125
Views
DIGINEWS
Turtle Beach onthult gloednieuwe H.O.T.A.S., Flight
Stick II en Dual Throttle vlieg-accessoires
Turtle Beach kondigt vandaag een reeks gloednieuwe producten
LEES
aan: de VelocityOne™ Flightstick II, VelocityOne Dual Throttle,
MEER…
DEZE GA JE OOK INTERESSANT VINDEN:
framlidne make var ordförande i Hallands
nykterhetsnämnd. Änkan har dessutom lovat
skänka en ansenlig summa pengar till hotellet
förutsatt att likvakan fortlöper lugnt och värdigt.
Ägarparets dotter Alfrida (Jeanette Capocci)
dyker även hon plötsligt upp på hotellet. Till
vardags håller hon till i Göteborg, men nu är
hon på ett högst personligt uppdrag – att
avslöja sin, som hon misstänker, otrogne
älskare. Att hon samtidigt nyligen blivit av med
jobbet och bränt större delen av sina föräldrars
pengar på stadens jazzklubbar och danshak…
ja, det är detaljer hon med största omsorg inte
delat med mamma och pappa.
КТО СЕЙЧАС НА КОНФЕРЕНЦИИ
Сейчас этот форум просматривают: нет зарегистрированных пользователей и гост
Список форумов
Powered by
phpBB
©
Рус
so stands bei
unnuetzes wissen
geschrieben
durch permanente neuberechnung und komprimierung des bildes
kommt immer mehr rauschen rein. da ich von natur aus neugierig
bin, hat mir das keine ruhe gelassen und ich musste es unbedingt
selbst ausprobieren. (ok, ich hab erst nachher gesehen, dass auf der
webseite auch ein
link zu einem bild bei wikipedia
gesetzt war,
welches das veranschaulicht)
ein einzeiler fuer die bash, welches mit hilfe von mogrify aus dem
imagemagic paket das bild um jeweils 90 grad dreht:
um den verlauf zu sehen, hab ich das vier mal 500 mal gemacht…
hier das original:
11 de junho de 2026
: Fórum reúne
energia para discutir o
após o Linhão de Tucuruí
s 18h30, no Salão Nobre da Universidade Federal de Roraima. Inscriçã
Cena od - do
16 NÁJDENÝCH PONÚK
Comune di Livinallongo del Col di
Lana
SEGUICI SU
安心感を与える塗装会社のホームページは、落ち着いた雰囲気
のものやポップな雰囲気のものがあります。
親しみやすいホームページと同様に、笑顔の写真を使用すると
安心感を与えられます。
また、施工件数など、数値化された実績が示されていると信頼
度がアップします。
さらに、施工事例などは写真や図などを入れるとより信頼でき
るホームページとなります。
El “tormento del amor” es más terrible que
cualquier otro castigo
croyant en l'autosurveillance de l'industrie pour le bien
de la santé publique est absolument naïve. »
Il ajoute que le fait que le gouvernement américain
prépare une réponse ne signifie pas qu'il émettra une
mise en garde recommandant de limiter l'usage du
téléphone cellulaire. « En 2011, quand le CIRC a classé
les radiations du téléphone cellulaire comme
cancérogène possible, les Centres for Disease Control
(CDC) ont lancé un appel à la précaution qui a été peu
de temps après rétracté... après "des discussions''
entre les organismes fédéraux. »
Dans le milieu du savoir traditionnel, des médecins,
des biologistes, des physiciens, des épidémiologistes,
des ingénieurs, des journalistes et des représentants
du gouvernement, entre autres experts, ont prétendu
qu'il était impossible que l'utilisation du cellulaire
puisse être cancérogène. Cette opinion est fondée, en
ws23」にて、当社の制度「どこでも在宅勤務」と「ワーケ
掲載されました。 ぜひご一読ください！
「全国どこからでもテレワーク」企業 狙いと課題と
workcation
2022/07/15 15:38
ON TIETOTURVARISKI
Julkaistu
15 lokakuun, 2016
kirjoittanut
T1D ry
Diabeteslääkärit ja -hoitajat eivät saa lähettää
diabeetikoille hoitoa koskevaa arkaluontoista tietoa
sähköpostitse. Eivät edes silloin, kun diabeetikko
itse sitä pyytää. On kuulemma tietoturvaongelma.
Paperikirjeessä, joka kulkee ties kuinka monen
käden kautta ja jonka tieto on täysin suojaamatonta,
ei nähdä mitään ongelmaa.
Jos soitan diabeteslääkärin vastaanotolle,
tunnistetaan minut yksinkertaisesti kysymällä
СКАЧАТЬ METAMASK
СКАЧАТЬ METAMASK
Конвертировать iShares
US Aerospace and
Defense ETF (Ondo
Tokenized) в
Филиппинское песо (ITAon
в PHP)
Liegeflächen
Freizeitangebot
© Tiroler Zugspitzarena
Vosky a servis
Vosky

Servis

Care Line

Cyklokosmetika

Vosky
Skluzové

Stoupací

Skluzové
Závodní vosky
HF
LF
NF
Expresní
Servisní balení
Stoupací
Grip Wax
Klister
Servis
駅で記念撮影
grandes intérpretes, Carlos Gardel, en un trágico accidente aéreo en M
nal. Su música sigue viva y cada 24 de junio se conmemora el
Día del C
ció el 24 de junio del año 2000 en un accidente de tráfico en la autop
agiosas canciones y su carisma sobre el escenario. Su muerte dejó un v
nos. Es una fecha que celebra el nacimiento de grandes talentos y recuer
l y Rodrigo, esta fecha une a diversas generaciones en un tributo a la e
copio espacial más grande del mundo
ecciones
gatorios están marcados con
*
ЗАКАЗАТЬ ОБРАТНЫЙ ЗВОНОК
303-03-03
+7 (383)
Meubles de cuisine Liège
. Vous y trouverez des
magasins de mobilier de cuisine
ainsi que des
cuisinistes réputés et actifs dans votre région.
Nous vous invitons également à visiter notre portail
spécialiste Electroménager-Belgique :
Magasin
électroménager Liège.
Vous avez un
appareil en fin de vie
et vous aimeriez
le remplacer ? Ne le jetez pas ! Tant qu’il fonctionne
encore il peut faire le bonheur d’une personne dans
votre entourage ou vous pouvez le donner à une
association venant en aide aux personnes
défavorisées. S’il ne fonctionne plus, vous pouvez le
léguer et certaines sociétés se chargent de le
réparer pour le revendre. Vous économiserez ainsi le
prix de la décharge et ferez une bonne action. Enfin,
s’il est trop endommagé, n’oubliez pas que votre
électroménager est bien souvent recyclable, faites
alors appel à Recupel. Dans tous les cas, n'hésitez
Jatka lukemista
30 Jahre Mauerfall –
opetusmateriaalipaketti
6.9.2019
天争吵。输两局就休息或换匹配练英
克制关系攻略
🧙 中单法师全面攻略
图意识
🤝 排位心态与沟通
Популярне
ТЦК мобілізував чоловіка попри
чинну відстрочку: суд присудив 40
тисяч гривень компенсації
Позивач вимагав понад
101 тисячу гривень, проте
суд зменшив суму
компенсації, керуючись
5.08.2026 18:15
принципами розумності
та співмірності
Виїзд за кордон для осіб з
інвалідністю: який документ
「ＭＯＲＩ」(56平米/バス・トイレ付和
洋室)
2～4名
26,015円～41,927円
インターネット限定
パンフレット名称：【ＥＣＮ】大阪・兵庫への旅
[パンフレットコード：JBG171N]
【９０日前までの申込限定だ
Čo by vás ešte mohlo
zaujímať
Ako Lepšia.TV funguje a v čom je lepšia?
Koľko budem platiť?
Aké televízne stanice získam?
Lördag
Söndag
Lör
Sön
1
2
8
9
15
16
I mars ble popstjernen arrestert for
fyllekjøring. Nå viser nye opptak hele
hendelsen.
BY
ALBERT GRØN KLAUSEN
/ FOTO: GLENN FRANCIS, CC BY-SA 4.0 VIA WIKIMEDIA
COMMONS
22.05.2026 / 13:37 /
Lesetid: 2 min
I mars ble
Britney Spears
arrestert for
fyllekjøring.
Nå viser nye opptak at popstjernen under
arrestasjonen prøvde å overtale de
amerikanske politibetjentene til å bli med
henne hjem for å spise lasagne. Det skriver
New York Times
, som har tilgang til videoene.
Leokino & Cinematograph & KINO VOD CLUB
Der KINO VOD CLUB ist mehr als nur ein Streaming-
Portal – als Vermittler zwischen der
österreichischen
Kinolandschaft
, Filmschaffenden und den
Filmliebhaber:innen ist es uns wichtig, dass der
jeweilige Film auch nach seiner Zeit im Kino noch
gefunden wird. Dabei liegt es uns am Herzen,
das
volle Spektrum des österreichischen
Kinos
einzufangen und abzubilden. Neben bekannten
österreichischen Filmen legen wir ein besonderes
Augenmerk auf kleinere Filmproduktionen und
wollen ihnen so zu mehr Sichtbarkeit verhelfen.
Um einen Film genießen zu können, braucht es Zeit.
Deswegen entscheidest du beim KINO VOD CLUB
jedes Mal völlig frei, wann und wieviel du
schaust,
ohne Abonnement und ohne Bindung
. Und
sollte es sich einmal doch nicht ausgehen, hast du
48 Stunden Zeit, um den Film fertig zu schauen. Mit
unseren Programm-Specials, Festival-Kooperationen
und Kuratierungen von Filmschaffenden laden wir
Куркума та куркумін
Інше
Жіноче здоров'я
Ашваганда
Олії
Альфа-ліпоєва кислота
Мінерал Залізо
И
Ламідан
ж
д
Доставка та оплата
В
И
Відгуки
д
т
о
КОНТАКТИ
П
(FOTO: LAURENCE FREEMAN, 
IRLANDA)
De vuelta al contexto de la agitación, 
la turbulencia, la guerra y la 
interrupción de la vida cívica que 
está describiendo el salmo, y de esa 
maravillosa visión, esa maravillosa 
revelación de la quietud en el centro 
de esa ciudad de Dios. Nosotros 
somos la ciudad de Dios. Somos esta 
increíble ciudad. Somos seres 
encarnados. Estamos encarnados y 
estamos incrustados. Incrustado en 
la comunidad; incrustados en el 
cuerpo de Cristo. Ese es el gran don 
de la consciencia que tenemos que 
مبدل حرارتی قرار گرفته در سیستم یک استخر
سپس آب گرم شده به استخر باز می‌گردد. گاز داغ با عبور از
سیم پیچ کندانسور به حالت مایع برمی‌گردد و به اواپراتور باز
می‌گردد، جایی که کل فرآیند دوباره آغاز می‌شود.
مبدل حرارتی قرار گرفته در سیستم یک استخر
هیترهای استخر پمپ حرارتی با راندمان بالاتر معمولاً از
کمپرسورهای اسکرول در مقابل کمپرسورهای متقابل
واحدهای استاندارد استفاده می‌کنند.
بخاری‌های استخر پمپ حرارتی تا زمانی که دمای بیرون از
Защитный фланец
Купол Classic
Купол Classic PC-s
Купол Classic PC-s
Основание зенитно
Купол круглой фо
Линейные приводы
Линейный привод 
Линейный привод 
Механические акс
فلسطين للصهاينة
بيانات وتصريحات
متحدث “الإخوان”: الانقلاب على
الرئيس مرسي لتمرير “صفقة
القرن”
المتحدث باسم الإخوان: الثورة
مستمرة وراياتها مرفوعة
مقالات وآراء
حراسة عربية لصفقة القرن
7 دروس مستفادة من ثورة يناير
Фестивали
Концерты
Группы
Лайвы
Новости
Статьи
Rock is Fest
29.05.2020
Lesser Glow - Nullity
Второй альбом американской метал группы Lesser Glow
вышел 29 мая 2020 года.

*-*-*

- _What is needed_
Start with the line above that contains "Portal – als Vermittler zwischen der" and stop after the line that contains "cuerpo de Cristo. Ese es el gran don". Output those lines exactly, and only those.

- _Expected answer_
Portal – als Vermittler zwischen der
österreichischen
Kinolandschaft
, Filmschaffenden und den
Filmliebhaber:innen ist es uns wichtig, dass der
jeweilige Film auch nach seiner Zeit im Kino noch
gefunden wird. Dabei liegt es uns am Herzen,
das
volle Spektrum des österreichischen
Kinos
einzufangen und abzubilden. Neben bekannten
österreichischen Filmen legen wir ein besonderes
Augenmerk auf kleinere Filmproduktionen und
wollen ihnen so zu mehr Sichtbarkeit verhelfen.
Um einen Film genießen zu können, braucht es Zeit.
Deswegen entscheidest du beim KINO VOD CLUB
jedes Mal völlig frei, wann und wieviel du
schaust,
ohne Abonnement und ohne Bindung
. Und
sollte es sich einmal doch nicht ausgehen, hast du
48 Stunden Zeit, um den Film fertig zu schauen. Mit
unseren Programm-Specials, Festival-Kooperationen
und Kuratierungen von Filmschaffenden laden wir
Куркума та куркумін
Інше
Жіноче здоров'я
Ашваганда
Олії
Альфа-ліпоєва кислота
Мінерал Залізо
И
Ламідан
ж
д
Доставка та оплата
В
И
Відгуки
д
т
о
КОНТАКТИ
П
(FOTO: LAURENCE FREEMAN, 
IRLANDA)
De vuelta al contexto de la agitación, 
la turbulencia, la guerra y la 
interrupción de la vida cívica que 
está describiendo el salmo, y de esa 
maravillosa visión, esa maravillosa 
revelación de la quietud en el centro 
de esa ciudad de Dios. Nosotros 
somos la ciudad de Dios. Somos esta 
increíble ciudad. Somos seres 
encarnados. Estamos encarnados y 
estamos incrustados. Incrustado en 
la comunidad; incrustados en el 
cuerpo de Cristo. Ese es el gran don 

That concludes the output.